Examples for the human mode

  • Play to Connect4 against a pure MCTS as the second player with 8 threads
python -m pypolygames human --game_name="Connect4" \
    --pure_mcts \
    --num_actor 8
  • Play to Connect4 against a pretrained model as the second player
python -m pypolygames human \
    --init_checkpoint="/checkpoints/checkpoint_600.zip" \
    --human_first
  • Play with a timer, each side having 1800s in total, and the model playing each move with 0.07 of the remaining time
python -m pypolygames human \
    --init_checkpoint="/checkpoints/checkpoint_600.zip" \
    --total_time=1800 \
    --time_ratio=0.07
  • The model uses four GPUs, all for inference
python -m pypolygames human \
    --init_checkpoint "/checkpoints/checkpoint_600.zip" \
    --device cuda:0 cuda:1 cuda:2 cuda:3
  • The model uses four GPUs, all for inference, and uses the text protocol (actions are represented by x y z, each on one line):
python -m pypolygames tp \
    --init_checkpoint "/checkpoints/checkpoint_600.zip" \
    --device cuda:0 cuda:1 cuda:2 cuda:3

Notes:

  • in human mode, the model being fixed, the goal is to maximize performance given the platform running the model
  • the most effective way to improve model performance is to increase the MCTS size
  • as for training and evaluation, but given that there is only one game played, num_actor is the total number of threads
  • the higher num_actor, the larger the MCTS, up to a limit where overheads between threads lead to decreasing returns. Empiracally this limit seems to be around 8. This limit may be game/model/platform dependent and should be tuned for a given instance.
  • in a time-limited game num_rollouts should not be specified as it is maximized within each time_ratio * remaining time period

Contributing

We welcome contributions! Please check basic instructutions here

Initial contributors

Contributors to the early version of Polygames (before open source release) include:

Tristan Cazenave, Univ. Dauphine; Yen-Chi Chen, National Taiwan Normal University; Guan-Wei Chen, National Dong Hwa University; Shi-Yu Chen, National Dong Hwa University; Xian-Dong Chiu, National Dong Hwa University; Julien Dehos, Univ.
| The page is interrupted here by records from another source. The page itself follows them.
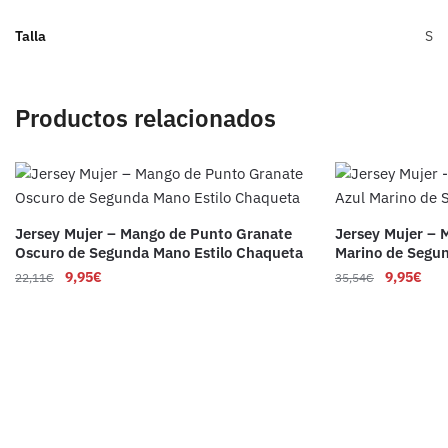
Talla
S
Productos relacionados
Jersey Mujer – Mango de Punto Granate
Jersey Mujer – 
Oscuro de Segunda Mano Estilo Chaqueta
Marino de Segu
9,95
€
9,95
€
22,11
€
35,54
€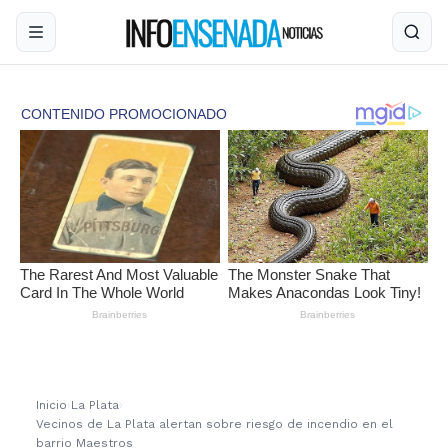
Inicio
›
La Plata
›
Vecinos de La Plata alertan sobre riesgo de incendio en el
barrio Maestros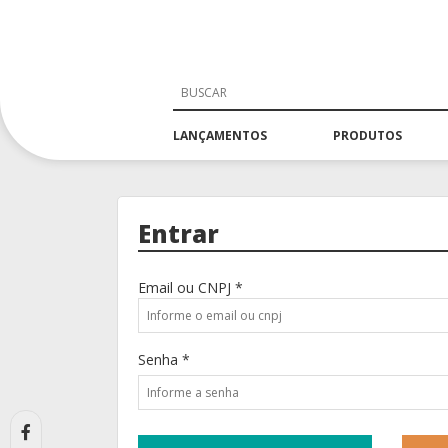
LANÇAMENTOS
PRODUTOS
Entrar
Email ou CNPJ *
Senha *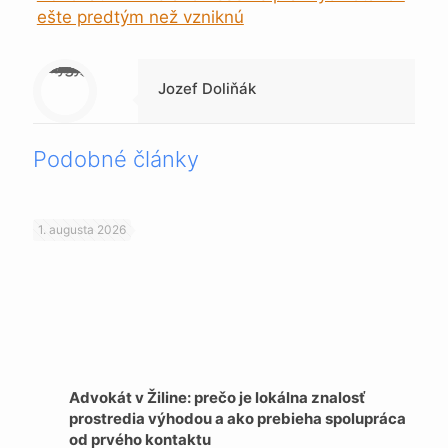
ešte predtým než vzniknú
Warning
: Trying to access array offset on null in
/data/1/4/149a9a91-3acc-4306-8eec-62104a76cbc2/skica.online/web/wp-content/themes/betheme-child/includes/content-single.php
on line
286
Jozef Doliňák
Podobné články
1. augusta 2026
Advokát v Žiline: prečo je lokálna znalosť
prostredia výhodou a ako prebieha spolupráca
od prvého kontaktu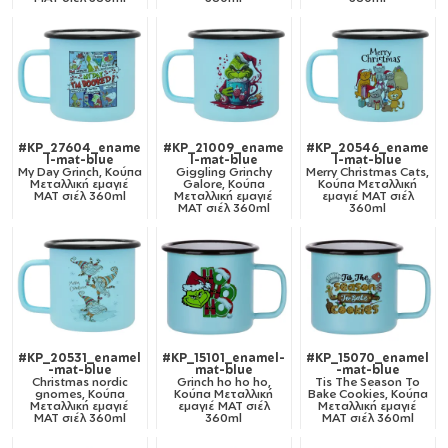
#KP_27604_ename
#KP_21009_ename
#KP_20546_ename
l-mat-blue
l-mat-blue
l-mat-blue
My Day Grinch, Κούπα
Giggling Grinchy
Merry Christmas Cats,
Μεταλλική εμαγιέ
Galore, Κούπα
Κούπα Μεταλλική
ΜΑΤ σιέλ 360ml
Μεταλλική εμαγιέ
εμαγιέ ΜΑΤ σιέλ
ΜΑΤ σιέλ 360ml
360ml
#KP_20531_enamel
#KP_15101_enamel-
#KP_15070_enamel
-mat-blue
mat-blue
-mat-blue
Christmas nordic
Grinch ho ho ho,
Tis The Season To
gnomes, Κούπα
Κούπα Μεταλλική
Bake Cookies, Κούπα
Μεταλλική εμαγιέ
εμαγιέ ΜΑΤ σιέλ
Μεταλλική εμαγιέ
ΜΑΤ σιέλ 360ml
360ml
ΜΑΤ σιέλ 360ml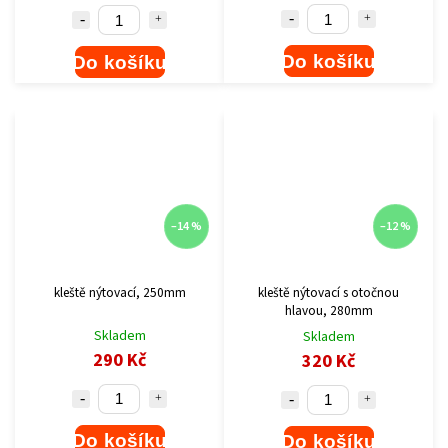
Do košíku
Do košíku
–14 %
–12 %
kleště nýtovací, 250mm
kleště nýtovací s otočnou
hlavou, 280mm
Skladem
Skladem
290 Kč
320 Kč
Do košíku
Do košíku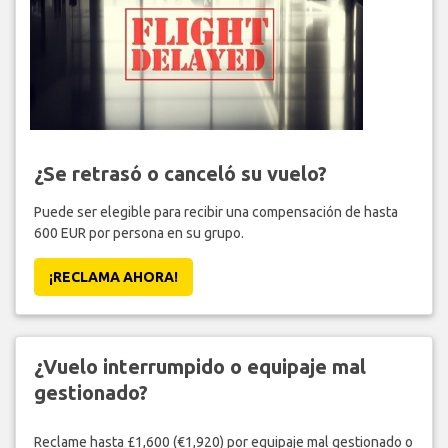
¿Se retrasó o canceló su vuelo?
Puede ser elegible para recibir una compensación de hasta
600 EUR por persona en su grupo.
¡RECLAMA AHORA!
¿Vuelo interrumpido o equipaje mal
gestionado?
Reclame hasta £1,600 (€1,920) por equipaje mal gestionado o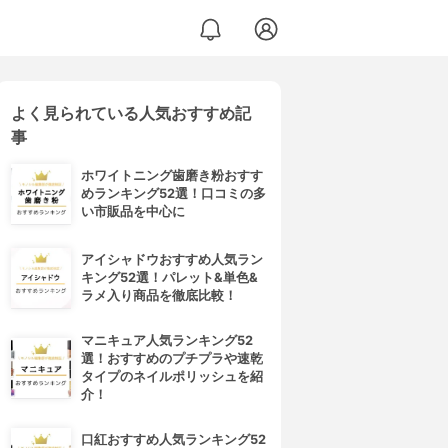
よく見られている人気おすすめ記
事
ホワイトニング歯磨き粉おすす
めランキング52選！口コミの多
い市販品を中心に
アイシャドウおすすめ人気ラン
キング52選！パレット&単色&
ラメ入り商品を徹底比較！
マニキュア人気ランキング52
選！おすすめのプチプラや速乾
タイプのネイルポリッシュを紹
介！
口紅おすすめ人気ランキング52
Littoral Cote d’Opale; Maria Elsa, National Dong Hwa University; Qucheng Gong, Facebook AI Research; Hengyuan Hu, Facebook AI Research; Vasil Khalidov, Facebook AI Research; Chen-Ling Li, National Dong Hwa University; Hsin-I Lin, National Dong Hwa University; Yu-Jin Lin, National Dong Hwa University; Xavier Martinet, Facebook AI Research; Vegard Mella, Facebook AI Research; Jeremy Rapin, Facebook AI Research; Baptiste Roziere, Facebook AI Research; Gabriel Synnaeve, Facebook AI Research; Fabien Teytaud, Univ. Littoral Cote d’Opale; Olivier Teytaud, Facebook AI Research; Shi-Cheng Ye, National Dong Hwa University; Yi-Jun Ye, National Dong Hwa University; Shi-Jim Yen, National Dong Hwa University; Sergey Zagoruyko, Facebook AI Research

License

polygames is released under the MIT license. See LICENSE for additional details about it. Third-party libraries are also included under their own license.